DO'S AND DON'TS OF POSTING
What To Do:
To set out some simple guidelines of what to do in posting to get your character active in the plot and/or sub-plots is easy, to use the guidelines is not so easy.

The simple guidelines:
Write in such a way that you portray a real person, with emotions, habits, weaknesses, a past, and one who may make mistakes and is just trying to live by their beliefs to the best of their ability.

Have fun writing your posts.

Write so that others have fun reading your logs.

Keep true to your biography, but don't be constrained by it.

Sounds pretty easy, eh? Well it is, and it isn't. Your writing should be about and consistent with a real person, one that just happens to live in the universe of your RPG. A good way to get involved in the main plot is to make suggestions for improvements or secondary approaches directed towards your superior get you visibility which may in turn generate an assignment for you to do something that could even become critical to the plot. Character interaction and joint posts can also be a great way to get involved too.
If you feel your character is always being left out of the main plot, talk to your commanding officer about it, they can suggest ways to get more involved or may even be able to focus the next plot on you or your department. Please realize, despite the best effort of your commanding officer, she/he may not be able to create a plot which will actively include every member of the ship (try to think of a plot that will intimately involve 30 different people, if you can, let your commanding officer know what it is). In a situation in which you are not highly involved in the mission, create a sub-plot, recurring ones are best. Some suggested sub-plots include:

*A romance, ask a fellow crew member to share a Holodeck program with you.
*A rivalry, use the Holodeck or challenge someone to a game of darts in the lounge; party, (always good to get people to interact) throw a surprise birthday party for another character.


(There are numerous other types of sub-plots, some that may require approval from your commanding officer are: )

*A recurring villain NPC
*recurring technical/mechanical problem,
*or maybe even an outbreak of a flu.


The best rule to keep in mind is, do you leave things for other to do? If those you play with can't have fun, you soon won't have anyone to play with.

Examples - What TO Do:
Say you are on an away mission but you are just one of the little guys (a junior science officer), you can make an open ended post that you find a plant that should not be native to this planet, and is only known to exist five sectors away. This gives your commanding officer the opportunity to feed your idea into the main plot which involves a medical quarantine of part of the planet or opens up a possible sub-plot for other players to expand upon.

What NOT To Do:
Say your current mission is to protect a sector from some raiding pirates and you're the assistant flight control officer. Do not make a post that while on duty you detect a large deposit of metal on a remote moon. You steer the ship over to see what it is and find the pirates secret base. Your post then goes on to have the ops officer hail the pirates and tell them to surrender. They do.

Superhero Syndrome...
This is known as the Superhero Syndrome.
Characters shouldn't be made "gods", knowing everything and doing anything perfectly, or even graduating within the top 10% of the class. Analyze the above actions and you can see a lot of plot problems - for one, the helm doesn't do scanning for metals, science, tactical, or operations does. Second, if you had the captain order you to pilot to the base, and if you had the Ops officer hail them, you've broken the cardinal rules of roleplaying, which are NEVER undermine the CO or overuse another person's character without his/her permission. Finally, pirates would not surrender that easily. It's definitely a fine line that is tread when it comes to plot lines. When in doubt, stick to what you know and what you can do at your post or in your current situation. If you have a question about what the sensors might be reading, or even if you'd like to suggest a plot change, contact the commanding officer or executive officer.

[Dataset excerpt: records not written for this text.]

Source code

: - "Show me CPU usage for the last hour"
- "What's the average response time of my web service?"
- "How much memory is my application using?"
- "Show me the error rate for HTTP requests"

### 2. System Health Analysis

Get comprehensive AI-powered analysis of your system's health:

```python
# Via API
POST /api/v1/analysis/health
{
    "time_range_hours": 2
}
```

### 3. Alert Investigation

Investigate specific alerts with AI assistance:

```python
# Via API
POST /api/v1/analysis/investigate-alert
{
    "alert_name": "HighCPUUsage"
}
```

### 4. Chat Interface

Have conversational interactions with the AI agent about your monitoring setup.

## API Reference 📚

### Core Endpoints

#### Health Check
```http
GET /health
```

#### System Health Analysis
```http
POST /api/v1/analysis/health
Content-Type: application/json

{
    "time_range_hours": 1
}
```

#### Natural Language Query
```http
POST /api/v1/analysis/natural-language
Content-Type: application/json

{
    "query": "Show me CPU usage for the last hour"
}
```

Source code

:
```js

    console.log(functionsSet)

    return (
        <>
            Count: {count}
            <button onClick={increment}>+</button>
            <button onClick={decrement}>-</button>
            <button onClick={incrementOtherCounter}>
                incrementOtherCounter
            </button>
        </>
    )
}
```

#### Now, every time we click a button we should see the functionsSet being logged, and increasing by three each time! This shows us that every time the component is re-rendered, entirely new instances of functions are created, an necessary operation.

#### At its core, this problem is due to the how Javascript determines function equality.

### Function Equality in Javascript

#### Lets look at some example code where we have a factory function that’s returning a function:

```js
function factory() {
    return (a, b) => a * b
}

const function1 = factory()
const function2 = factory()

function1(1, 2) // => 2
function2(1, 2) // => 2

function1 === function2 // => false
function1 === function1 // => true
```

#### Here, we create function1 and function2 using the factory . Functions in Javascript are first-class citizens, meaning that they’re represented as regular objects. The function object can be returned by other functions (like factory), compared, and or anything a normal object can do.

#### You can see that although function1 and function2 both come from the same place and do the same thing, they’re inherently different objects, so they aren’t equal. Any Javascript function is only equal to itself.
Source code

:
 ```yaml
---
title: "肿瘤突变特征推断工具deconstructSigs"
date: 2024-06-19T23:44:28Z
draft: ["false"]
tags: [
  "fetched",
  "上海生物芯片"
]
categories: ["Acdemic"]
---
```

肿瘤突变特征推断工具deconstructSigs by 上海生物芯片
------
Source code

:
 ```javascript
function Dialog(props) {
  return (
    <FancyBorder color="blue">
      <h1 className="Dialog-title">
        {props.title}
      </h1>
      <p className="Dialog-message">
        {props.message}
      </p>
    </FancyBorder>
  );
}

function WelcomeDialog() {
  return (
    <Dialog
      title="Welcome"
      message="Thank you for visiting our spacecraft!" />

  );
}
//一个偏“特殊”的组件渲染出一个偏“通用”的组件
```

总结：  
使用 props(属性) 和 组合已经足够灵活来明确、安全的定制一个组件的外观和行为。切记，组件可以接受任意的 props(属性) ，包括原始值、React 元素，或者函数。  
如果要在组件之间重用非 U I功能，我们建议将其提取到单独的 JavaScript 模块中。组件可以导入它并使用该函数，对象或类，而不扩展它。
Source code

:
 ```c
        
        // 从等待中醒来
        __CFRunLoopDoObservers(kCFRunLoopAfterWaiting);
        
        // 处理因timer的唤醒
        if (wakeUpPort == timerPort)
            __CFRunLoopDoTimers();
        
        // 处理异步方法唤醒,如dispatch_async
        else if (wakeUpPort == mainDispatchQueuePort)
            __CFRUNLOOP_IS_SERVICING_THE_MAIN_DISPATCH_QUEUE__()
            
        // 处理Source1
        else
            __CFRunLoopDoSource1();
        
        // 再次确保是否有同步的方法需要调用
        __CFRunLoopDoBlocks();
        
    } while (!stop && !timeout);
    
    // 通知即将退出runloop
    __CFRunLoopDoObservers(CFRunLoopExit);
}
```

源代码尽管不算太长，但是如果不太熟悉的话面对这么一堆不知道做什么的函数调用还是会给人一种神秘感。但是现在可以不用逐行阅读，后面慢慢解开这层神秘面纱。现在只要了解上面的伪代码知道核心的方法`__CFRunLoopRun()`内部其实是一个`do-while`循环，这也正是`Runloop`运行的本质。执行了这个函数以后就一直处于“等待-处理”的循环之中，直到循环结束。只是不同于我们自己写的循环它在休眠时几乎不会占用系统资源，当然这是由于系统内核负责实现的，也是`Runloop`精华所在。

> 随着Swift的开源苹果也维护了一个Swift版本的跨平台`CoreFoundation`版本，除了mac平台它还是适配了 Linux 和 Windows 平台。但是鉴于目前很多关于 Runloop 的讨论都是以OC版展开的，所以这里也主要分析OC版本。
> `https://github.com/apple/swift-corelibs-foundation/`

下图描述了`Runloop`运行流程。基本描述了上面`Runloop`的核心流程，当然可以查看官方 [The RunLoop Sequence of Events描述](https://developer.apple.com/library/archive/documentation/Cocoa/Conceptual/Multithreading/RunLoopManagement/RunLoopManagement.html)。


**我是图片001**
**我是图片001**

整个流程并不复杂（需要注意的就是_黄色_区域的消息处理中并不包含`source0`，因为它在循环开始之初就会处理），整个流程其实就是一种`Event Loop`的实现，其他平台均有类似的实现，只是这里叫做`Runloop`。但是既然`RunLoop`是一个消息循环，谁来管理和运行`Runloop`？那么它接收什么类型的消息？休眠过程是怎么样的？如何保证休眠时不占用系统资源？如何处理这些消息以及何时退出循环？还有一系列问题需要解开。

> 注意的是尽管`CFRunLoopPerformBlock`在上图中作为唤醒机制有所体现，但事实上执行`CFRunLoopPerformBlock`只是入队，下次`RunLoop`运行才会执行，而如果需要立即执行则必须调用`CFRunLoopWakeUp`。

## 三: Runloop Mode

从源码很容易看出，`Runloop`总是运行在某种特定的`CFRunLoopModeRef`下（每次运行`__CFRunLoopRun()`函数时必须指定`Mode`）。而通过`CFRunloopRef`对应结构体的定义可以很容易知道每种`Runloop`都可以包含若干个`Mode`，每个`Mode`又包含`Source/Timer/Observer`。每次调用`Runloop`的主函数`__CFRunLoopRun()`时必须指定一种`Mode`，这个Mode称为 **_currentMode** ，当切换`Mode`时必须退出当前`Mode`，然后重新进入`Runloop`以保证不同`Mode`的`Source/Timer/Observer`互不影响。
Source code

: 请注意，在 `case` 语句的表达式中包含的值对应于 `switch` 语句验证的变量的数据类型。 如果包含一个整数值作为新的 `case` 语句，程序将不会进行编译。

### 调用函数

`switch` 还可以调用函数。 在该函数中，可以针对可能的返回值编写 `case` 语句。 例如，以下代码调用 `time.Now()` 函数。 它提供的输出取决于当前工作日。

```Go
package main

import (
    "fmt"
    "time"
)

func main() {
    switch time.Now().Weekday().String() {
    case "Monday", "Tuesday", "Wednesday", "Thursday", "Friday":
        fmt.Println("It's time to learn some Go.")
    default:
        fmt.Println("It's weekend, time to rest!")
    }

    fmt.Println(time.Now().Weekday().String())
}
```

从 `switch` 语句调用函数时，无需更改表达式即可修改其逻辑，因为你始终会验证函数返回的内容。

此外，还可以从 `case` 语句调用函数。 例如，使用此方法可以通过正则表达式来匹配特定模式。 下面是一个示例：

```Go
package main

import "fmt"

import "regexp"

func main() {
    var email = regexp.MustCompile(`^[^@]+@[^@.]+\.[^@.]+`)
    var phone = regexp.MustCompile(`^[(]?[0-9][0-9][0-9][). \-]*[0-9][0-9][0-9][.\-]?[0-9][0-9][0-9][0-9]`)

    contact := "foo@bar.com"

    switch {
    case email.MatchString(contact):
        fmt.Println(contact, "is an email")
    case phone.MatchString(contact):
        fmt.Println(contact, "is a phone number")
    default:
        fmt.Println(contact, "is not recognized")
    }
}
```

Remember, don't do everything, you are roleplaying to interact with others, not show what god-like powers you can think of for your character. Think of what Starfleet would be like if Q were to join with all of his powers...everything would be easy--there would be no challenge.

Examples - What NOT To Do:
Say you are on an away mission but you are just one of the little guys (a junior science officer), you can make a post that you find a plant that should not be native to this planet, and is only known to exist five sectors away. Then you go on to state that this plant is obviously either the cure or cause of the disease that has the planet quarantined.

For starters, the planet could be quarantined for other reasons - deadly indigenous flora or fauna, aliens shrouded in a VERY secluded spot, etc. Second, maybe the commanding officer wanted this plant to strike out and kill an NPC on the team, or for it to be a life form. You've created a massive complication in this matter for the commanding officer to try to handle. WHEN IN DOUBT, ask your commanding officer. Tell him/her what you were thinking about sending. You might just happen to have a better idea than what they had and they might tell you to go ahead and post, or they might be able to sit down and explain why that post wouldn't fit in. Either way, it's a lot better than posting it and then having your commanding officer upset with you.